Travail demandé -
(1) Recopiez à l'identique le passage de l'article sur la vie privée face au smartphone, depuis « La notion de vie privée est » jusqu'à « la vivent-ils ? » inclus.
(2) Rédigez la suite de l'article sur la vie privée face au smartphone, en enchaînant directement après sa dernière phrase.

Texte de la page -
◆ ◆ ◆

En famille, nos vies privées à l’épreuve du smartphone
Illustration (CC BY-NC-ND) : Sarah Fabre
Texte (CC BY-NC-ND) : Chloé Andries & Olivier Bailly
Publié le
Un millier de réponses, une centaine de documents lus, une dizaine d’interviews… Qu’avons-nous appris, au cours de ce travail sur la présence du téléphone dans les familles, sur la façon dont on remodèle notre vie privée ?
La notion de vie privée est fluctuante. Elle n’est pas morte pour autant. Mais la technologie et les réseaux sociaux la titillent. Comment nos ados, première génération "pure réseaux", la vivent-ils ?
D’un côté la notion de vie privée s’érode. De l’autre elle est sous contrôle.
À chaque fois qu’on envoie un message, qu’on désactive nos notifs, qu’on poste, puis qu’on dépose notre GSM dans le salon (le livrant aux regards de toute la famille), nous faisons une chose fondamentale : nous redéfinissons les limites de notre vie privée.
Lente érosion
Mettons donc simplement le téléphone sur la table du salon. Un geste banal et quotidien.
Résultat : 70 % des parents et 82 % des ados ont déjà « vu des messages, notifications, photos ou infos persos dans le téléphone » de l’ado ou du parent.
Est-ce vraiment une info ? Qui sera surpris de ce glissement de notre vie privée où il est devenu normal, acceptable que nos échanges et/ou photos personnelles soient découverts sans notre consentement ?
Le smartphone devient cet agenda professionnel et ce journal intime poreux, aperçu par tout le monde, mais consulté par les seuls initiés. Les parents tentent de le superviser : ils installent des applications de partage comme Family link de Google, ou – plus sournois ? - filent sur Messenger ou Whatsapp vérifier si le message est « vu » ou si le gamin est « en ligne ».

◆ ◆ ◆

Données enregistrées -

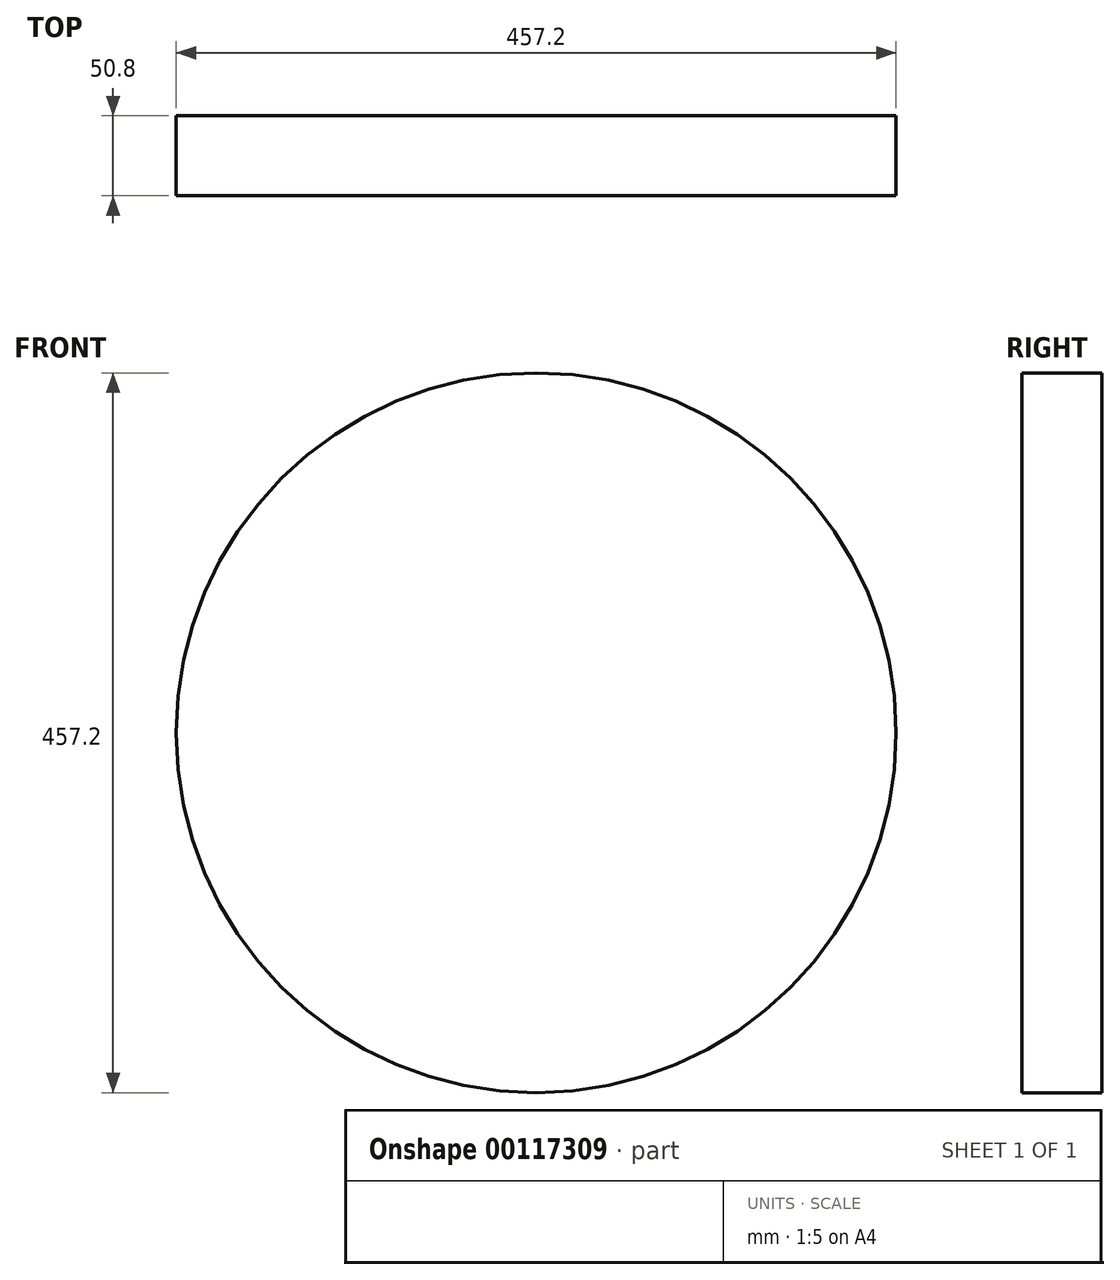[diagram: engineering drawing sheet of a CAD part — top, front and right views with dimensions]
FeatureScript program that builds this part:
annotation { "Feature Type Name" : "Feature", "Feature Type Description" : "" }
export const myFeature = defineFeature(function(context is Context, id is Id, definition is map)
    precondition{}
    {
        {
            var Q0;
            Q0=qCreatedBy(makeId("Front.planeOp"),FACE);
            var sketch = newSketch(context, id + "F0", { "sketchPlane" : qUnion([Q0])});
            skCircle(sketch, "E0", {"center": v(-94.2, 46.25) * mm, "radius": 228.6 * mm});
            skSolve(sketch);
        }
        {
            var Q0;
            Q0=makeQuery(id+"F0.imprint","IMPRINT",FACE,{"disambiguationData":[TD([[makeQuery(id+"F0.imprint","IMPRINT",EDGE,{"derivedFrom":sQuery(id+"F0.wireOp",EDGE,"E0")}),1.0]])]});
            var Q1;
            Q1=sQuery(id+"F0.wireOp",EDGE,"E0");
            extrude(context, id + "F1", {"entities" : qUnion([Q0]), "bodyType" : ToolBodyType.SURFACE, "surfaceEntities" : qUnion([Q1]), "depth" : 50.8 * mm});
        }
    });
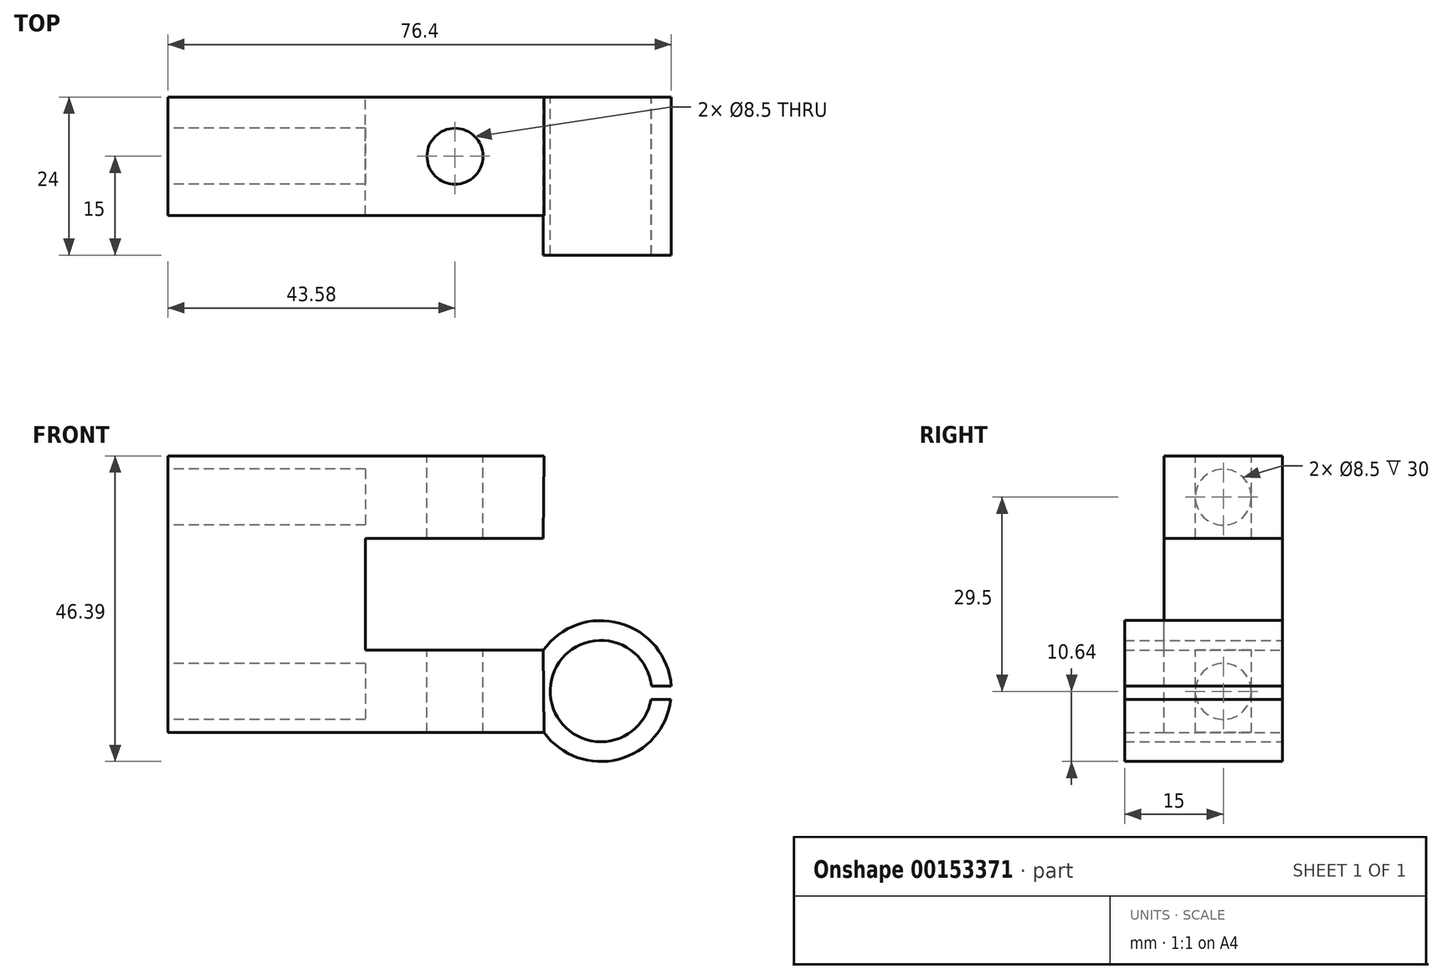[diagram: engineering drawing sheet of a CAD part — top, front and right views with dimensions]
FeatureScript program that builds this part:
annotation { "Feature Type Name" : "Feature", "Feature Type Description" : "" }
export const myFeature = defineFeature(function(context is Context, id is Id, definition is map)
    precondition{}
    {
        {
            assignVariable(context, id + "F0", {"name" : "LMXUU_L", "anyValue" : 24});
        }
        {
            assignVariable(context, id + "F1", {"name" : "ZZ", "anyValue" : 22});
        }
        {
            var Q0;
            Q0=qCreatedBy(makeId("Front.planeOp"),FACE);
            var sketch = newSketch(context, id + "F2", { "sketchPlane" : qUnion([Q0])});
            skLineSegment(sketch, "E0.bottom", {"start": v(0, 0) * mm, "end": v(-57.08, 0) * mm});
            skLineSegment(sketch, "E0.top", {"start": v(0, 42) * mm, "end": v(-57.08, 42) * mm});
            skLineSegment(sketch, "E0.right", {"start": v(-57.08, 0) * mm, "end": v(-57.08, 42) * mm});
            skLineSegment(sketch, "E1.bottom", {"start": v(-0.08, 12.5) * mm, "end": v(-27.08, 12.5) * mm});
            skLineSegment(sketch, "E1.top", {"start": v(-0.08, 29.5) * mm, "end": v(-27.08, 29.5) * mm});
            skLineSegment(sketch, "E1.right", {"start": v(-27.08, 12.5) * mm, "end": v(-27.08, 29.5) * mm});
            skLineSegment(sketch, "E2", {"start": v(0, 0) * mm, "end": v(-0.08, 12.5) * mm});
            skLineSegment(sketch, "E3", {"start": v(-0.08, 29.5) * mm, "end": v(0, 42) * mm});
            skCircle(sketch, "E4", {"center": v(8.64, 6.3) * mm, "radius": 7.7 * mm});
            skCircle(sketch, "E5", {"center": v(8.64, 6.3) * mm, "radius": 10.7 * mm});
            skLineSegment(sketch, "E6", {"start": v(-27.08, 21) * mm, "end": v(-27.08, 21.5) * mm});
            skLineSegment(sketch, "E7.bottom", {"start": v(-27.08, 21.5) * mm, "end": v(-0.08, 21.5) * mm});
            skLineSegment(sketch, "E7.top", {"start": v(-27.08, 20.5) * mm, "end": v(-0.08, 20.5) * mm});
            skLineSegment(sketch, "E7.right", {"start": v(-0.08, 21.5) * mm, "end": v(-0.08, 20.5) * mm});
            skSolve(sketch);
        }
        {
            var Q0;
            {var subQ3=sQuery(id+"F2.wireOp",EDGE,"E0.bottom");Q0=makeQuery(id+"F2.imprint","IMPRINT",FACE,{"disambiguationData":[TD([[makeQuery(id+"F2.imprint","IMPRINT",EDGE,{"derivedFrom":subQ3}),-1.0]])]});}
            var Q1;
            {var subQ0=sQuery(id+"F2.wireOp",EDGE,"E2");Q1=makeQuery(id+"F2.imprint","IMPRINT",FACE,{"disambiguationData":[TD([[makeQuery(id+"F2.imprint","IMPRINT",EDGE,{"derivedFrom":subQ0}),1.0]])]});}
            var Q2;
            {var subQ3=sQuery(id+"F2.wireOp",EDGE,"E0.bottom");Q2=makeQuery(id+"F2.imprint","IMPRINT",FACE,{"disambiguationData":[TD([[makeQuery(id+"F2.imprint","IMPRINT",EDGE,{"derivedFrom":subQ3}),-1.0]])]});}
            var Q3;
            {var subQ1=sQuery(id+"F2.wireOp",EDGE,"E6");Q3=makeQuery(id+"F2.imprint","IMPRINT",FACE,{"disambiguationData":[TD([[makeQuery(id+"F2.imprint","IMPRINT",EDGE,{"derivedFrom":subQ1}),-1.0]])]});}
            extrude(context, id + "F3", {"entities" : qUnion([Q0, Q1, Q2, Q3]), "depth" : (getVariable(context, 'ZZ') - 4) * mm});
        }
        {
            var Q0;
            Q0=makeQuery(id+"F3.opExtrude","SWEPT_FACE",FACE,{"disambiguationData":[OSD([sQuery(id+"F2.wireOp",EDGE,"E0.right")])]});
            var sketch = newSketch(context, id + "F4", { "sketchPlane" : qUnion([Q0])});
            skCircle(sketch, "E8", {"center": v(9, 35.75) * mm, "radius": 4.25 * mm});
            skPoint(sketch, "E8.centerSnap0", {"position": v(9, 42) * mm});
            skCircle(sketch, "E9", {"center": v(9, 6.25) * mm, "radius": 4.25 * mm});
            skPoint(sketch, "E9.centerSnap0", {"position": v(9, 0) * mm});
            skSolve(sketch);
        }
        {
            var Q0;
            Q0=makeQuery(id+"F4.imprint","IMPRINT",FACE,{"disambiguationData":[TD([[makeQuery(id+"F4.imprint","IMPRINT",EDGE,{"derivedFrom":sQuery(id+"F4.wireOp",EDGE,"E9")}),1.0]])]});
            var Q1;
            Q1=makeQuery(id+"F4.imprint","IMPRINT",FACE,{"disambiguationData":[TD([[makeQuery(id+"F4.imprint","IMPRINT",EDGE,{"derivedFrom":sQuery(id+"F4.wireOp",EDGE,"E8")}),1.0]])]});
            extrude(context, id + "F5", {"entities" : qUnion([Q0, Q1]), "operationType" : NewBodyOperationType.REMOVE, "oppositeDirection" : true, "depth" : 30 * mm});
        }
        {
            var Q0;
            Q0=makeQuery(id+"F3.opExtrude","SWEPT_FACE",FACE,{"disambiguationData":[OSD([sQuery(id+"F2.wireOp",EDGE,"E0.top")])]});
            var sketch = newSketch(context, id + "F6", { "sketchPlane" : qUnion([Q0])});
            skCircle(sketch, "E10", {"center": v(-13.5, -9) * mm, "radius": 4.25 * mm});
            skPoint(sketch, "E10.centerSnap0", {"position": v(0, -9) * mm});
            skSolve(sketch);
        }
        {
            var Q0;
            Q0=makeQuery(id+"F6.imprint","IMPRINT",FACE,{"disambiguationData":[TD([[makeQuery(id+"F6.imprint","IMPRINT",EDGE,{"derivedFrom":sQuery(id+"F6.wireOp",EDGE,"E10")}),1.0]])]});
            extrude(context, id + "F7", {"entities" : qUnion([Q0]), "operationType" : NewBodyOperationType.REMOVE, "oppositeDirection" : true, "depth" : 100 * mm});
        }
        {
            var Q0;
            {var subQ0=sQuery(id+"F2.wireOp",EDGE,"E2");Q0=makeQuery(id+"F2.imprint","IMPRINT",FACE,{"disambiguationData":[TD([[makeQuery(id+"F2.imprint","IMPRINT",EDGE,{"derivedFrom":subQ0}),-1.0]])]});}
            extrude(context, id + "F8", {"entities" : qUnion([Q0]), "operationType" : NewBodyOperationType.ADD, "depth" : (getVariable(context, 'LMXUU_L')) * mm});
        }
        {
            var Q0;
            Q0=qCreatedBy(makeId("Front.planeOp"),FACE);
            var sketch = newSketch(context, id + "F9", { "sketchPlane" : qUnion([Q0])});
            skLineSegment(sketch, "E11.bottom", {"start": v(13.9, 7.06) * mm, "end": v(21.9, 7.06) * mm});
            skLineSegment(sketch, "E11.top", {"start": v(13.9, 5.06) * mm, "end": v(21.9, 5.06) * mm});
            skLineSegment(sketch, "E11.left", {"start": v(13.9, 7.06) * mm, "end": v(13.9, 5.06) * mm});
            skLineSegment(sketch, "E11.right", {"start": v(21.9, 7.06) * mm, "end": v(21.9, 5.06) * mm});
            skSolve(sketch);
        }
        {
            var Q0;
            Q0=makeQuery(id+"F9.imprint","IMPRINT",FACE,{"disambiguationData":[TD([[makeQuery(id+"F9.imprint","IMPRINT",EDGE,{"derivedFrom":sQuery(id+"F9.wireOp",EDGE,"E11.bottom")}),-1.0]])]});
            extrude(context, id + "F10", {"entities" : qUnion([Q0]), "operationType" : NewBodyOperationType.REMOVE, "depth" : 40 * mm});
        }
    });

◆ ◆ ◆

Réponses par tâche -
(1)
La notion de vie privée est fluctuante. Elle n’est pas morte pour autant. Mais la technologie et les réseaux sociaux la titillent. Comment nos ados, première génération "pure réseaux", la vivent-ils ?

(2)
Illusion technologique
Ce contrôle parental participe à l’illusion d’une technologie toute puissante, omniprésente et omnipotente, pouvant remplacer la communication familiale. Beaucoup de parents tentent le coup, mais des témoignages et réponses recueillis, ça ne fonctionne jamais vraiment.
La discussion parents-ados autour de cet objet transitionnel (mais transitionnel pour qui ?) et autour de thèmes de société reste la meilleure méthode pour évaluer le bien-être de nos enfants. Le contact direct, rien de mieux n’a donc été inventé…
L’érosion de la vie privée passe aussi par l’illusion de contrôle que peuvent avoir les ados (mais cela ne leur est pas propre) sur les réseaux sociaux. La perte de contrôle se passe au moins à deux niveaux :
- L’ado, plus que l’adulte, poste facilement des photos sur les réseaux sociaux. Selon Laura Merla (UCLouvain), c’est sans doute parce qu’il ou elle chargerait moins ses publications de sens et d’affect. Une photo chasse l’autre, en somme… Mais ces images sont stockées et deviennent la propriété des GAFAM. Elles sont utilisées pour les identifier, les scruter, les scanner, les marchandiser. Est-ce vraiment un choix ?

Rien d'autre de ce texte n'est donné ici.